Page downloads instead of runs
This usually means PHP is not being passed to PHP-FPM correctly. Check the location ~ \.php$ block, the fastcgi_pass target, and the SCRIPT_FILENAME parameter. That one line can decide whether a site works or fails silently.
Maintenance routine
A good LEMP stack is not “installed once and forgotten.” It needs a simple maintenance cadence. Weekly updates, log checks, and occasional performance reviews are enough for many small production servers.

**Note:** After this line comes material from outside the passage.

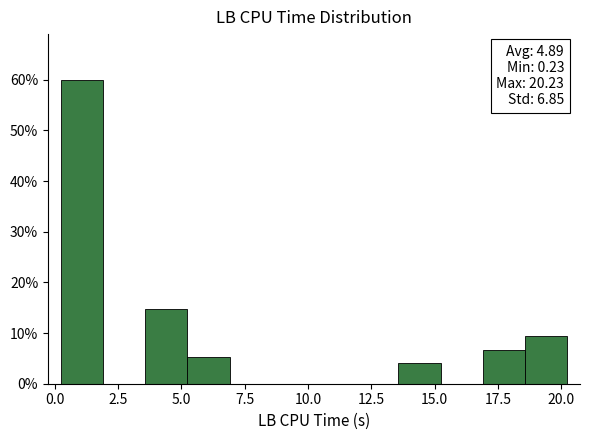

Read against the x-axis, roughly where is the centre of the tallest bar?

1.0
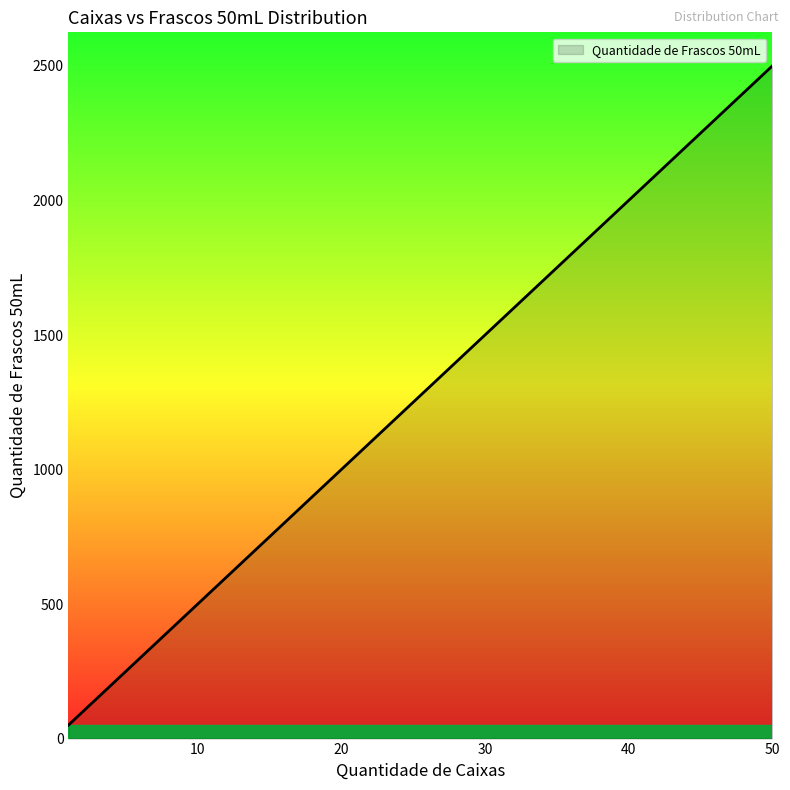

What is the difference between the maximum and minimum values?

2450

Fedora ships current packages, which is great for features and security, but it also means you should patch consistently instead of letting upgrades pile up.
A practical routine:
- Apply security updates regularly.
- Review
nginx,php-fpm, andmariadblogs. - Monitor disk growth under
/var/lib/mysqland web logs. - Check free memory and swap.
- Test backups and restore procedures.
Useful commands:
sudo dnf upgrade --refresh
sudo journalctl -u nginx -n 100 --no-pager
sudo journalctl -u php-fpm -n 100 --no-pager
sudo journalctl -u mariadb -n 100 --no-pager
df -h
free -m
ss -tulpn
If this is a production server, monitoring tools like htop, iotop, iftop, sar, mariadb-admin, and log analysis with journalctl are still some of the most useful tools on the box. They tell you what is really happening instead of what a control panel claims is happening.